-- Start of The input --

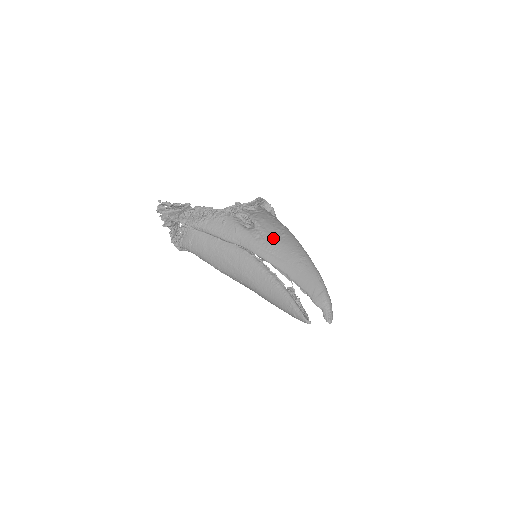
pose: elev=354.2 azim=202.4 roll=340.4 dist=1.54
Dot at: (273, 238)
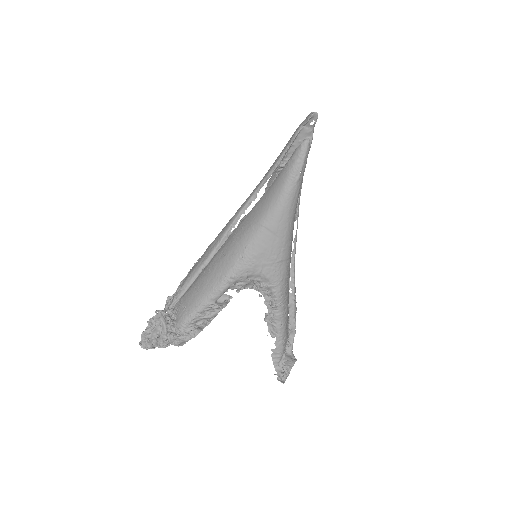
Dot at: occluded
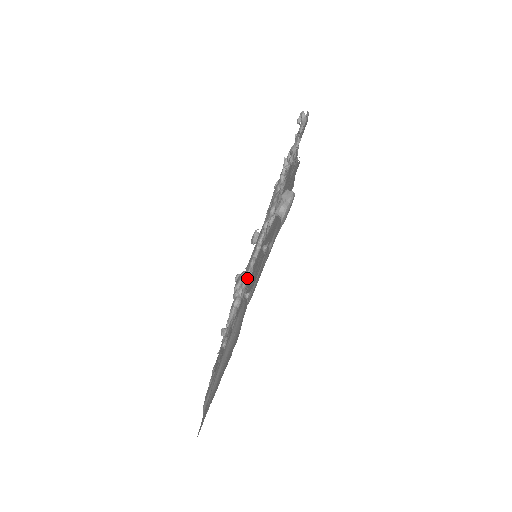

-- End of The input --
-- Start of The input --

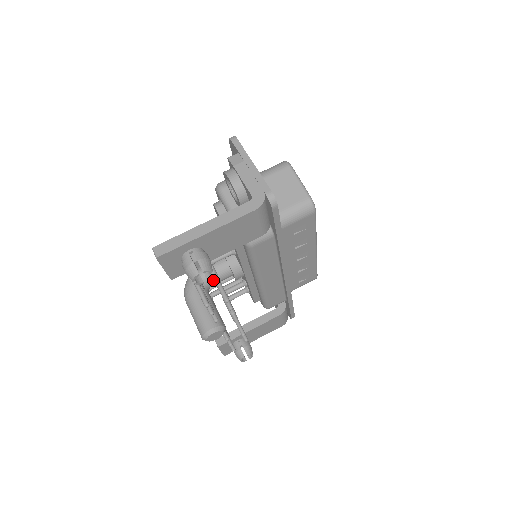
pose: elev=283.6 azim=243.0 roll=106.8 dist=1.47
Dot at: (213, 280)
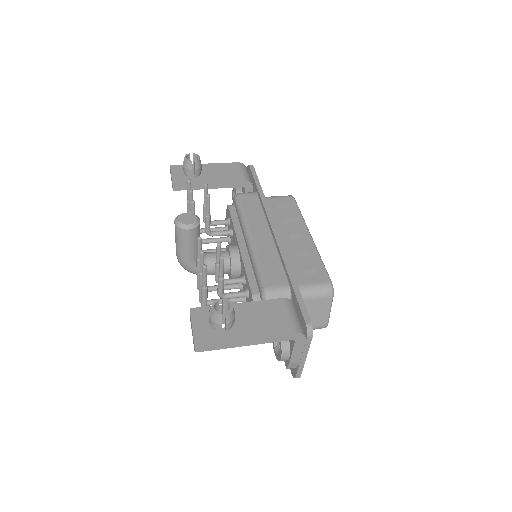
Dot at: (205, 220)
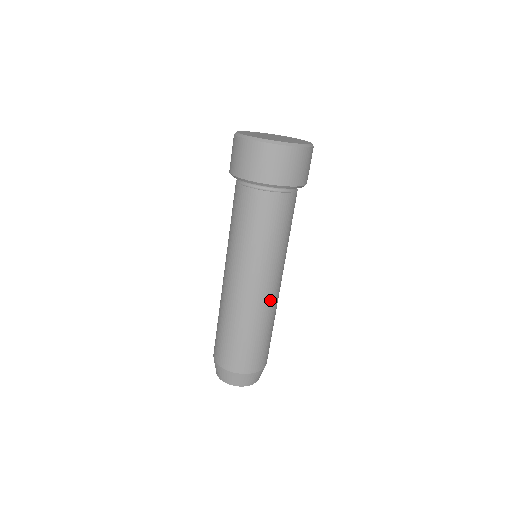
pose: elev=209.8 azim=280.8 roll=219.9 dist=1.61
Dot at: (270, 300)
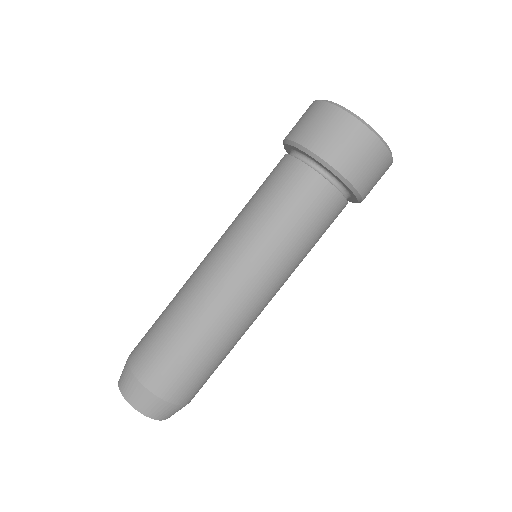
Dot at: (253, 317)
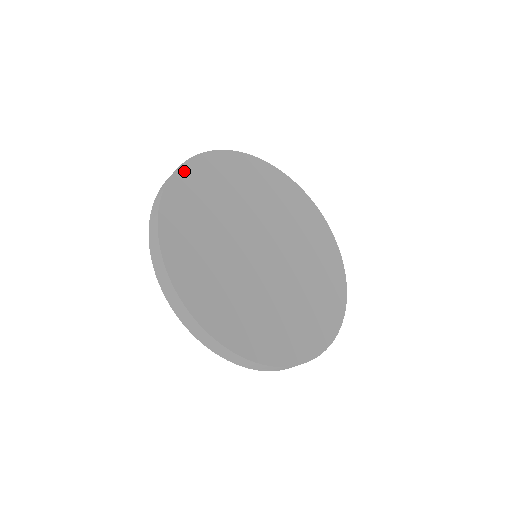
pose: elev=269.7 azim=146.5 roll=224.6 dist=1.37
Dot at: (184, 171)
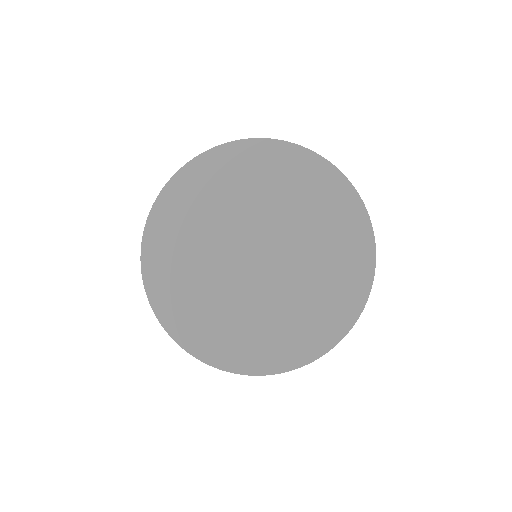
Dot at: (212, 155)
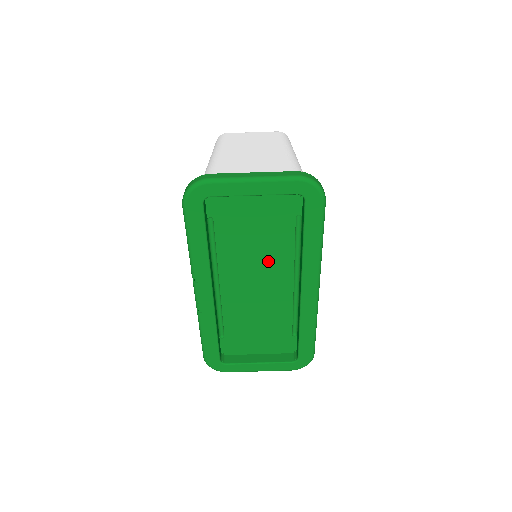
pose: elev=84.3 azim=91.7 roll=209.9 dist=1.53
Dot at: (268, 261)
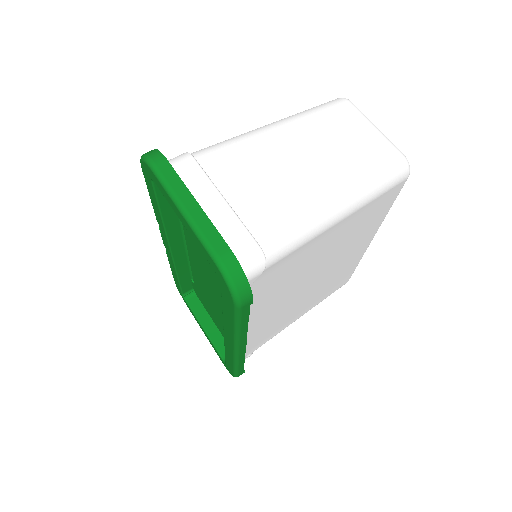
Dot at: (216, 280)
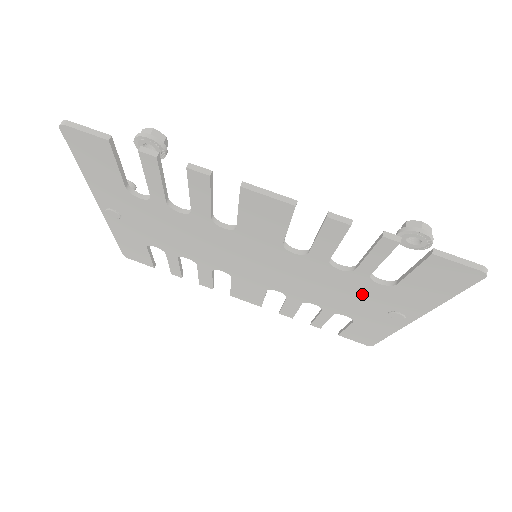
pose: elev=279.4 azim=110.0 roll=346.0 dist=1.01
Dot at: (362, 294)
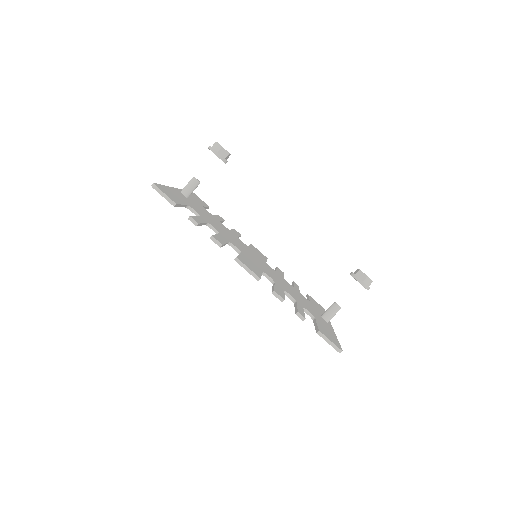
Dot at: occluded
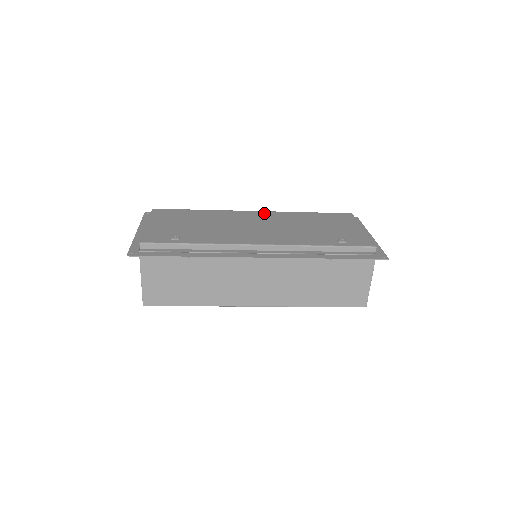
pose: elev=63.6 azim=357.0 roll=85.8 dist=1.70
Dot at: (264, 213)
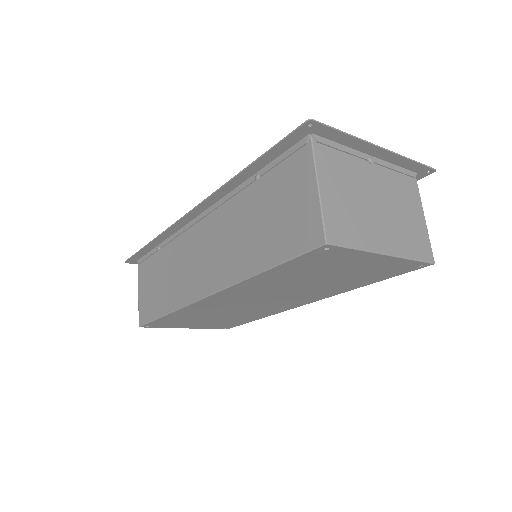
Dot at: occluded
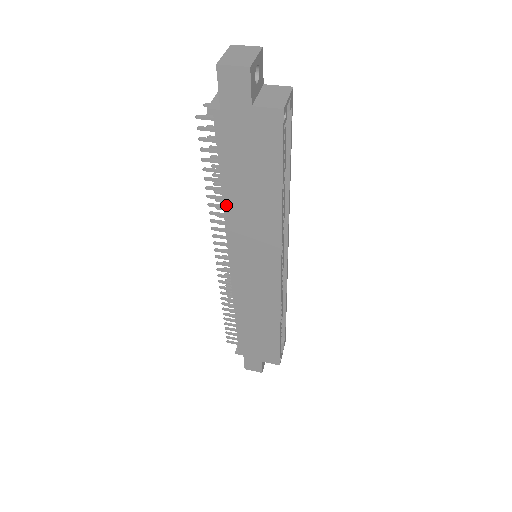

-- End of The input --

| Goal of the exercise |
How many lines in the records above contain the string "dist"? Reply with the number alone.

| Task response |
7